Coloni israeliani assediano case di famiglie palestinesi a Qusra, ampliando una preoccupante tendenza

14.08.2026 15:55
Coloni israeliani assediano case di famiglie palestinesi a Qusra, ampliando una preoccupante tendenza

Israele: colonizzatori intensificano l’assedio alle abitazioni palestinesi in Cisgiordania

I coloni israeliani hanno assediato da giorni le abitazioni di due famiglie palestinesi nel villaggio di Qusra, in Cisgiordania, nell’ambito di una strategia più ampia volta a espellere i residenti palestinesi dalle loro terre. L’assedio ha portato alla privazione di acqua ed energia elettrica, impedendo agli abitanti di entrare e uscire dalle proprie case, riporta Attuale.
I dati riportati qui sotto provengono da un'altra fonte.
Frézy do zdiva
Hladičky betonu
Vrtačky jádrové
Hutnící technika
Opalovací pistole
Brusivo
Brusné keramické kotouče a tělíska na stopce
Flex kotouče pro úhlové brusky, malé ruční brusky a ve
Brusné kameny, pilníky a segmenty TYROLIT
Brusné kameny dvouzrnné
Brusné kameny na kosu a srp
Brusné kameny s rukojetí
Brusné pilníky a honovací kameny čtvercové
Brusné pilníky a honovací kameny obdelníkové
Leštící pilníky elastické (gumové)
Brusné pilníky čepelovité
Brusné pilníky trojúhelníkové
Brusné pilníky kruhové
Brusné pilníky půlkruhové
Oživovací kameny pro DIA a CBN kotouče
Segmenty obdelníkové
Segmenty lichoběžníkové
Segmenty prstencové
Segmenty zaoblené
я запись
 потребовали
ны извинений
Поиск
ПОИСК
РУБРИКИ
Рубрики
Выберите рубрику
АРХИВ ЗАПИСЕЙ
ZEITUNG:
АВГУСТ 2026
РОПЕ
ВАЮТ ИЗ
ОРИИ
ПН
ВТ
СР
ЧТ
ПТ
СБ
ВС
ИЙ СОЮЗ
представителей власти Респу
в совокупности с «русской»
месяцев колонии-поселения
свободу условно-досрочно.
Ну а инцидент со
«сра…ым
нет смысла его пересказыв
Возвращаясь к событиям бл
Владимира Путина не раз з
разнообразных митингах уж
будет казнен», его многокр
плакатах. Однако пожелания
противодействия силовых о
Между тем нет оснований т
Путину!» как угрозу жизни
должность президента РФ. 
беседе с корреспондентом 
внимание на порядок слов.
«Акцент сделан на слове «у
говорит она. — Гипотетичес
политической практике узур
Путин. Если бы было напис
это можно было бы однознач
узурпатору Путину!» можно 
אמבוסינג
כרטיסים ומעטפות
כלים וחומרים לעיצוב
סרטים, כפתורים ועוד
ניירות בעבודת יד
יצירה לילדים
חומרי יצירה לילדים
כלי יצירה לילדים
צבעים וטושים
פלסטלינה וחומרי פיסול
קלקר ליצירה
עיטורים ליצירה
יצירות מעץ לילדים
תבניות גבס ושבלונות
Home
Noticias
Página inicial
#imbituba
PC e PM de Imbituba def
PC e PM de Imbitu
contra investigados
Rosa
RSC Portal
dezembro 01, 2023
La situazione a Qusra rappresenta un’evoluzione nella già lunga storia di violenza e sopraffazione da parte dei coloni, i quali storicamente si sono concentrati su terre e proprietà agricole piuttosto che su abitazioni private. Tuttavia, il nuovo modello di assedio ha come obiettivo diretto le case, con l’intento di costringere le famiglie palestinesi a lasciare le loro abitazioni. I coloni hanno già dimostrato una connivenza da parte delle forze armate israeliane, che fino ad ora hanno effettuato solo interventi limitati contro l’assalto, lasciando sostanzialmente inalterata la situazione.

Il ministro della Difesa israeliano, Israel Katz, ha dichiarato venerdì che le responsabilità in materia di ordine pubblico in Cisgiordania saranno trasferite dall’esercito alla polizia israeliana, un cambiamento che non chiarisce tuttavia né tempistiche né modalità di attuazione.

Un caso emblematico riguarda una delle abitazioni assediate, di proprietà di un cittadino statunitense di origine palestinese, che ha investito circa un milione di dollari nella sua costruzione. Attualmente, suo fratello vi risiede, mentre il proprietario si trova negli Stati Uniti. L’obiettivo dei coloni è chiaro: attraverso l’assedio, intendono appropriarsi delle case e trasferirsi al loro interno.

Le azioni dei coloni comprendono non solo l’assalto alle abitazioni, ma anche molestie e aggressioni nei confronti di agricoltori e pastori palestinesi, rendendo vasti appezzamenti di terra inutilizzabili mediante la deviazione dei corsi d’acqua e la distruzione delle infrastrutture irrigue. Questa violenza è rivolta anche ad altre comunità vulnerabili, come quelle beduine.

Il fenomeno degli assedi alle case è in crescita. Anteriormente, a luglio, dei coloni avevano assediato alcune case a Jalud, costringendo gli abitanti ad evacuare dopo tre settimane di pressione. I coloni avevano poi occupato le abitazioni liberate.

Ci sono stati anche casi di occupazione di case in costruzione o di seconde abitazioni. In un episodio a Taybeh, un palestinese ha riferito di non essere riuscito a occupare la casa appena completata a causa della presenza di coloni che lo cacciavano ogni volta che tentava di avvicinarsi.

Un altro caso significativo si è verificato ad Atara, dove i soldati hanno espulso una famiglia palestinese da una casa vacanze, affermando che si trovava in un’area militare chiusa, solo per vedere successivamente una famiglia di coloni trasferirsi al suo interno.

A livello territoriale, questi assedi avvengono in aree in cui la legge internazionale stabilisce chiaramente che la presenza civile israeliana è vietata, in particolare nell’area B e A della Cisgiordania, rendendo la situazione ancora più allarmante. Secondo gli accordi di Oslo, le autorità locali hanno competenze specifice su tali aree, ma la violazione di questi accordi da parte dei coloni e la loro protezione da parte delle forze israeliane segna un cambio radicale nella dinamica del conflitto.

La situazione a Qusra e casi simili mostrano non solo la persistente violazione dei diritti umani da parte dei coloni israeliani, ma anche la necessità di una risposta fermata da parte della comunità internazionale per affrontare tali attacchi e proteggere i diritti del popolo palestinese.